Men that should not have perished were dead, and the blame was stamped across his forehead, burned into his skin, seeped over his hands…
He had disobeyed an order. Perhaps his reasons for doing so were logical, however that did not change the fact that people were dead. He lost his head when his friends were captured, abandoned the game plan entirely and chose to go after them when he should have remained on course, and even the companions he rescued told him so.
"'The hell were you thinking, Hatake? Trying to play hero…we're in deep shit now! The guys are getting ripped up out there!"
He realized as soon as he did it he'd made a mistake, and that there was no possible way for him to rectify it. He always followed orders, had gained respect because his resolve was made of tougher stuff than iron, and constant.
"Follow the path to the end," he told Kakashi. "Don't ask questions, just do it."
For the first time and the last time, Sakumo did not take his own advice, and the cost was higher than he could pay. How could he look his son in the eye, knowing that he had fallen short when excellence was crucial? How could he accept his wife's selfless forgiveness when knew he deserved none of it?
It was a wound that rankled and festered and spread its corruption throughout, and there was only one way he could conceive of to contain it, to prevent it from infecting the two individuals he loved the most…

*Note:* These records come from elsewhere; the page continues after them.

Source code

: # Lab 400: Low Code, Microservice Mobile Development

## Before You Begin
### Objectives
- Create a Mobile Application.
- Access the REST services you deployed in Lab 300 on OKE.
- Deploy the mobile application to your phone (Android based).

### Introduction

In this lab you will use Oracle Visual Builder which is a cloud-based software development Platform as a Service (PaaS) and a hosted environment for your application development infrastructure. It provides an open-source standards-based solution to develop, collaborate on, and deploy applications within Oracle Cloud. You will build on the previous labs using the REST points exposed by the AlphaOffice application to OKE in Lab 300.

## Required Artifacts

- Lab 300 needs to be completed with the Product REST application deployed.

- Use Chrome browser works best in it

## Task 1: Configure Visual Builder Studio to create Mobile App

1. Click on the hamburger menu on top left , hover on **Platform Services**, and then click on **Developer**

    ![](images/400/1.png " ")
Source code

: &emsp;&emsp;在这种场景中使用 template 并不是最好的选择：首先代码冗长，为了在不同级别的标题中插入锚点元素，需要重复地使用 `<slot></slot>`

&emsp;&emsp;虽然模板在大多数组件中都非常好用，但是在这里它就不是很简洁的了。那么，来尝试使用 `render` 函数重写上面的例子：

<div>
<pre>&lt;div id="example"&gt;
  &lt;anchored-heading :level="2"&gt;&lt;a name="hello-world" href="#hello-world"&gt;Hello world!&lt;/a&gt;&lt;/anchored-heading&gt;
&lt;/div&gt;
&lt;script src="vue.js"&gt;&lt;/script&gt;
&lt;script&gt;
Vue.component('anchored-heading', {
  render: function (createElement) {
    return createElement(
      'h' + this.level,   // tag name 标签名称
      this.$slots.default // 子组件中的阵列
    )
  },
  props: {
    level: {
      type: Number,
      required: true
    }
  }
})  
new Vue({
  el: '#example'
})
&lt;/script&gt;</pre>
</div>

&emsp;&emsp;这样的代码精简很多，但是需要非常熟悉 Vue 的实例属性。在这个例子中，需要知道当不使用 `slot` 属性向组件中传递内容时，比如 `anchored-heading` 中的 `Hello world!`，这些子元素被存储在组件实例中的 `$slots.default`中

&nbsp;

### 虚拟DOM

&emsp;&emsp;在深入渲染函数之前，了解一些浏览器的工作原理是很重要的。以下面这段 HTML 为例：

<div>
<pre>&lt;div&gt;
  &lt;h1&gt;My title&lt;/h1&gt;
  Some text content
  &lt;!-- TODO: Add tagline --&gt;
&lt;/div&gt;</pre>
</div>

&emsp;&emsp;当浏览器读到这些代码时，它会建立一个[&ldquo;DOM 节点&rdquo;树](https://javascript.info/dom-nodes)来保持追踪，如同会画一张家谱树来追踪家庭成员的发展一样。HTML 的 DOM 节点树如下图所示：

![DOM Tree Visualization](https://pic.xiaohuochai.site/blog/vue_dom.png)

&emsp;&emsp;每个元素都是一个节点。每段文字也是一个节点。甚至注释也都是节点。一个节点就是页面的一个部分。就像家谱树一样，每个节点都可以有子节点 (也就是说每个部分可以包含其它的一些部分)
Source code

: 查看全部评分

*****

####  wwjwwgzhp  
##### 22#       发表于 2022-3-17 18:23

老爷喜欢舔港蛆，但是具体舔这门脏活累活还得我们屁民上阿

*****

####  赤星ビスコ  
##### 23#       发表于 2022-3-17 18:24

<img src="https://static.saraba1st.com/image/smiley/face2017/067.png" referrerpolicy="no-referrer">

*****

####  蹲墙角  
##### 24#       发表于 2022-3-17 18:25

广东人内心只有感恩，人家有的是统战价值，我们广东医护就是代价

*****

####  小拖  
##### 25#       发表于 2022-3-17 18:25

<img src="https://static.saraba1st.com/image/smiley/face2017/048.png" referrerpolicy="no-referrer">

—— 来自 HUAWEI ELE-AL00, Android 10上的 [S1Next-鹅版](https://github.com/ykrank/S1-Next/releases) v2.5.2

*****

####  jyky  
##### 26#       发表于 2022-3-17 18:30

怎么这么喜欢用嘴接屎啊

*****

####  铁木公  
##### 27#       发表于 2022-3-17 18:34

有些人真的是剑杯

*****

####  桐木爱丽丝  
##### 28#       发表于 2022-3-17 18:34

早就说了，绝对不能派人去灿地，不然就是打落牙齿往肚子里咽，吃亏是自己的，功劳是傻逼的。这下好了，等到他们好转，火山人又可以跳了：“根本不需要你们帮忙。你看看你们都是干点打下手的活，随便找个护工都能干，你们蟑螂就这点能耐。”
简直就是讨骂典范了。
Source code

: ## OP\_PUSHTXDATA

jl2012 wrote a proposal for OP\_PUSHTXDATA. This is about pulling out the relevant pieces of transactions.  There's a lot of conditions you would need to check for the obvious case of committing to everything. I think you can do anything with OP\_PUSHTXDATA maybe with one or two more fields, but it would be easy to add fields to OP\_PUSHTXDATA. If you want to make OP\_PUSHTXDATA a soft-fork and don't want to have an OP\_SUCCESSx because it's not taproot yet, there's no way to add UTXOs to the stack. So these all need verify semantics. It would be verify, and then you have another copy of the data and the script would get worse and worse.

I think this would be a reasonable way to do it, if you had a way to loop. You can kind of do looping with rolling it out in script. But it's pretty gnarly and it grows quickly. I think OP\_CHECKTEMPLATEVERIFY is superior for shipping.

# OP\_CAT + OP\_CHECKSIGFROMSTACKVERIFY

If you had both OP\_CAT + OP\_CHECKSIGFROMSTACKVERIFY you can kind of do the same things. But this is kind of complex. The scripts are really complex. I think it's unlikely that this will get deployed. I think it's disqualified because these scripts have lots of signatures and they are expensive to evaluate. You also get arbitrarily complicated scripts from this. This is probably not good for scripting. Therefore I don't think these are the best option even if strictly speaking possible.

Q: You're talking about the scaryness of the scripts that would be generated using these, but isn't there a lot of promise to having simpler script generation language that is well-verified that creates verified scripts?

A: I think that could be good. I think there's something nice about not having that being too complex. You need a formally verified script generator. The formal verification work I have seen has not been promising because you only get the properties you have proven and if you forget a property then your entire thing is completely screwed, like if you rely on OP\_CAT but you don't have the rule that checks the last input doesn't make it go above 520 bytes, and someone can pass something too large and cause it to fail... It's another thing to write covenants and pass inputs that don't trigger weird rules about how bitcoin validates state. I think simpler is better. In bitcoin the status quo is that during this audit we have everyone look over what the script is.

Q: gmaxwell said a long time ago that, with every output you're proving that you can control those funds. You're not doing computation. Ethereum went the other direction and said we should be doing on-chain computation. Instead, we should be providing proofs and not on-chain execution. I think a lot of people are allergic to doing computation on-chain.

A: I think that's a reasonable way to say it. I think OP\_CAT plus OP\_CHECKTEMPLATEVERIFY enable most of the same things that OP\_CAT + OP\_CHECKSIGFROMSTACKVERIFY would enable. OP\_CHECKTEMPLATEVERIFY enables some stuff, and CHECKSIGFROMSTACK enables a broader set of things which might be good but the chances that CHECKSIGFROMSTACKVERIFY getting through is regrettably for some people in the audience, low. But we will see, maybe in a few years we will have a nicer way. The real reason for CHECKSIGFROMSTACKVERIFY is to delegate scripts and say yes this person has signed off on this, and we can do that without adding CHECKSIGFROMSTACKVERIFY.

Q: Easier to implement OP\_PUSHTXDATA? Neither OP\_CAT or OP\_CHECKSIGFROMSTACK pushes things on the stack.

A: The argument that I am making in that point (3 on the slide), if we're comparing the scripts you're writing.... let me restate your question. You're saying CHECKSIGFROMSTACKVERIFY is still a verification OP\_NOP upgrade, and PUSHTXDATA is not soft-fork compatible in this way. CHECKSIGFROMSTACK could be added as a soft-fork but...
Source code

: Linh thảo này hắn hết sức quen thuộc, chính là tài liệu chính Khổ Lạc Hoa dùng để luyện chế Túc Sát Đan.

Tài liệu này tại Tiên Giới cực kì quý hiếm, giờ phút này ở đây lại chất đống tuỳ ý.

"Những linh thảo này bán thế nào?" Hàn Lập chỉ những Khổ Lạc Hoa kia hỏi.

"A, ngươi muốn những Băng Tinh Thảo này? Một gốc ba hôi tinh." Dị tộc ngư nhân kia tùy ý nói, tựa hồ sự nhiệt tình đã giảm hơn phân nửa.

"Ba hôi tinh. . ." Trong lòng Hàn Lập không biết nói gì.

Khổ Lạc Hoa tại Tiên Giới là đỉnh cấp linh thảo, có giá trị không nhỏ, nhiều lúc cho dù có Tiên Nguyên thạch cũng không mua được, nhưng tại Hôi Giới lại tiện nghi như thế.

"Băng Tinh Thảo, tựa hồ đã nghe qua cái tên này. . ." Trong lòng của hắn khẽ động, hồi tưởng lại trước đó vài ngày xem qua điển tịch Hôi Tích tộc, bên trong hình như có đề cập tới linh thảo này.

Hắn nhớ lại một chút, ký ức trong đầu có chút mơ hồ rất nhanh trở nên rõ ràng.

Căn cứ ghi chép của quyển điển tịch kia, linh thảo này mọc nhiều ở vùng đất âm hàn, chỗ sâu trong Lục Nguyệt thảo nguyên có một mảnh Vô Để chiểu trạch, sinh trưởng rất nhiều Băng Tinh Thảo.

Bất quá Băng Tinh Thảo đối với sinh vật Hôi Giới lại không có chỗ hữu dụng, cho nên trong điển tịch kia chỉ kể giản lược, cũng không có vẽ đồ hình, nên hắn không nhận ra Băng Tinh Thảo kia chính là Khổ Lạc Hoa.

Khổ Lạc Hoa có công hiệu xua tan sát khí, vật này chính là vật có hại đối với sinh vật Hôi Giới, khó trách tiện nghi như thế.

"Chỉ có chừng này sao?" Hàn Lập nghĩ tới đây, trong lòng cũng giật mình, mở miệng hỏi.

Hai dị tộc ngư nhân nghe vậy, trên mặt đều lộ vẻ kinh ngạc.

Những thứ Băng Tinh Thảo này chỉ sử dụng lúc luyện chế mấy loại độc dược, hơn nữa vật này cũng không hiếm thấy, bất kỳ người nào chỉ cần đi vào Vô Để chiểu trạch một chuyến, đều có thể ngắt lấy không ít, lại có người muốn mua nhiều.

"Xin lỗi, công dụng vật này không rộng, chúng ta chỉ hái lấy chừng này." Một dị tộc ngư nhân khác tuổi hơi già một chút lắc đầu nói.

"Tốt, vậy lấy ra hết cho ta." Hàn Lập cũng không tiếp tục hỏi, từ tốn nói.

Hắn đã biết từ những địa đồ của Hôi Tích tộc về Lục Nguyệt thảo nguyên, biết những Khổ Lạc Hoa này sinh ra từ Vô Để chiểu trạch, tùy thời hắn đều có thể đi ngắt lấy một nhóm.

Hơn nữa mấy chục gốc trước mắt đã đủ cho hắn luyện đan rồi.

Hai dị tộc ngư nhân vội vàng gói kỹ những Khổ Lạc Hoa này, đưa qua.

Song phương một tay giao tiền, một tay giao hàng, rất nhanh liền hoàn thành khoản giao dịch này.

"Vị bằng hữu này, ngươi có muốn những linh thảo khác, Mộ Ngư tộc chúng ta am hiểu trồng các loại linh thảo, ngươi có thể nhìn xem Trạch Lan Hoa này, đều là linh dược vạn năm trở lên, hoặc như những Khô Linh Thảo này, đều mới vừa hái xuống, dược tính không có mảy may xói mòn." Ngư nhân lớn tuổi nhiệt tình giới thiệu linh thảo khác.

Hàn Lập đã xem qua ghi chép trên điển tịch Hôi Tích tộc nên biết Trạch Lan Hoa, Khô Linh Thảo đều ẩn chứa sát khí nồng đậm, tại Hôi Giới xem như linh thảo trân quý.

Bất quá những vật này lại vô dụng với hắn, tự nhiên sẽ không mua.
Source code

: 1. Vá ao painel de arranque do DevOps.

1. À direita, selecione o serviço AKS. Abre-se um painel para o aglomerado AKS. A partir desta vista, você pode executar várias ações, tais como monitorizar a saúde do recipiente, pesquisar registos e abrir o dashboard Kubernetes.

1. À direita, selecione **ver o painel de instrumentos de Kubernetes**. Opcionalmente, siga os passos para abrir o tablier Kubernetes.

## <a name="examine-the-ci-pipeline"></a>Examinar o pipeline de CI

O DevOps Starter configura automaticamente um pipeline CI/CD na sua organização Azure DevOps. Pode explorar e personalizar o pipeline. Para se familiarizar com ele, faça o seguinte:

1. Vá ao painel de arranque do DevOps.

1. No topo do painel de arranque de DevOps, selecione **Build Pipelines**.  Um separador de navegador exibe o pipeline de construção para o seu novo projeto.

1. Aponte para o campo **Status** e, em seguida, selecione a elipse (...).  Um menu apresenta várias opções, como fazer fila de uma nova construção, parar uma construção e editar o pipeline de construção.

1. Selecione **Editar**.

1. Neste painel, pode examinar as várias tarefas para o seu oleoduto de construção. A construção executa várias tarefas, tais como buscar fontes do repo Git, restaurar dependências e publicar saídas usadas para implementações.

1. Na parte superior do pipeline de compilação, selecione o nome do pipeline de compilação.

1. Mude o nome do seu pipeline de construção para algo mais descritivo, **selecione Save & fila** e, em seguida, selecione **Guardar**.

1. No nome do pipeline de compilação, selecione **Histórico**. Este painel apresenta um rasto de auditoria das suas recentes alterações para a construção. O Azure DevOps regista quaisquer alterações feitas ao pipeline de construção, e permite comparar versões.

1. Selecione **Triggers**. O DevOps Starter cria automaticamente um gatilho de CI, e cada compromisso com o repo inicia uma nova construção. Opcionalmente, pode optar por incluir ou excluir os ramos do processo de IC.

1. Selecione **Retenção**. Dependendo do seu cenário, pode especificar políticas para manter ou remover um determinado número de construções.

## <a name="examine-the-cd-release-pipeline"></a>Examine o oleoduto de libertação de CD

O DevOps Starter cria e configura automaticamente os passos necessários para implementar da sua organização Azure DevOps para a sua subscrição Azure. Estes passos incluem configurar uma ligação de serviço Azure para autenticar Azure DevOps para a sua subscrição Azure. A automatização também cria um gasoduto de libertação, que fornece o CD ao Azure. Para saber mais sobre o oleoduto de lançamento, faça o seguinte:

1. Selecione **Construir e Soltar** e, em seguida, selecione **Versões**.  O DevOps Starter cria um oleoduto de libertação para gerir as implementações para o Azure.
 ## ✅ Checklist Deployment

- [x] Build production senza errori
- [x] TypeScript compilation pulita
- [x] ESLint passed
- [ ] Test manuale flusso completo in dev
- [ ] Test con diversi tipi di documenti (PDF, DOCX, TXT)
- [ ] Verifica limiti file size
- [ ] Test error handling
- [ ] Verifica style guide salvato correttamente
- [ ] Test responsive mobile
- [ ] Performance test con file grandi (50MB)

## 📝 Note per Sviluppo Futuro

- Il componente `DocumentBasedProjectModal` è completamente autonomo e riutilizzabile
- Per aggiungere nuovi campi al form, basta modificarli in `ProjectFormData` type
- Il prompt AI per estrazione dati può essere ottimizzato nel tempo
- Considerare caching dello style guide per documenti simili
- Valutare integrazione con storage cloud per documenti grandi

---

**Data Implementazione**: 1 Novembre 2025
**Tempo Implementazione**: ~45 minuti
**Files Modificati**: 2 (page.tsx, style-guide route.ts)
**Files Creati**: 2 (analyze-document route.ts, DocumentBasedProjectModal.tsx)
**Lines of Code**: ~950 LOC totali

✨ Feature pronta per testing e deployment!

They were innocent, and he would not allow his sentence to fall to them. They did not deserve the contemptuous stares and the ill-concealed whispers, stigmas that his folly generated.
Because he loved them, he was not afraid to be condemned for them.
"Honor," he murmured, and the sword, his own macabre angel, sang her hymn through his flesh, the final testament of the White Fang.
The Kakashi before this day believed his father was invincible, the strongest, the fastest, the most competent shinobi of them all. He does no wrong. He can't. Hatake Sakumo isn't capable of failure.
But he is capable of dying, and no amount of denial can prove otherwise.
There is a body on the floor, and it isn't moving.
No…no…it's not…
Hatake Sakumo is dead, his sword lodged in his gut, blood pooled around his still form like a puddle of crimson tears.
The blade weeps, he thinks, and starts to laugh because he knows what he sees can't be real but it is real, so real that he can smell the scent of the grave and feel the blood, tacky between the pads of his fingers as he rubs them together.
"This is what it means to be a shinobi, is it?" He says to the corpse, which has no more words left to offer. "This is it?" His voice is rising, and he grips the handle of the sword. "A cold, hard machine that kills and kills and kills and doesn't care…" He yanks, and the dead tissue gives up the sword, along with a river of blood.
He examines the weapon, and his tone is dangerously quiet.
"If that's what they want, that's what I'll give them."
Kakashi tells himself he wears a mask because he is a tool, yet the truth hurts too much, so he leaves it alone.
Hatake Sakumo was a good man, but his legacy has been forgotten.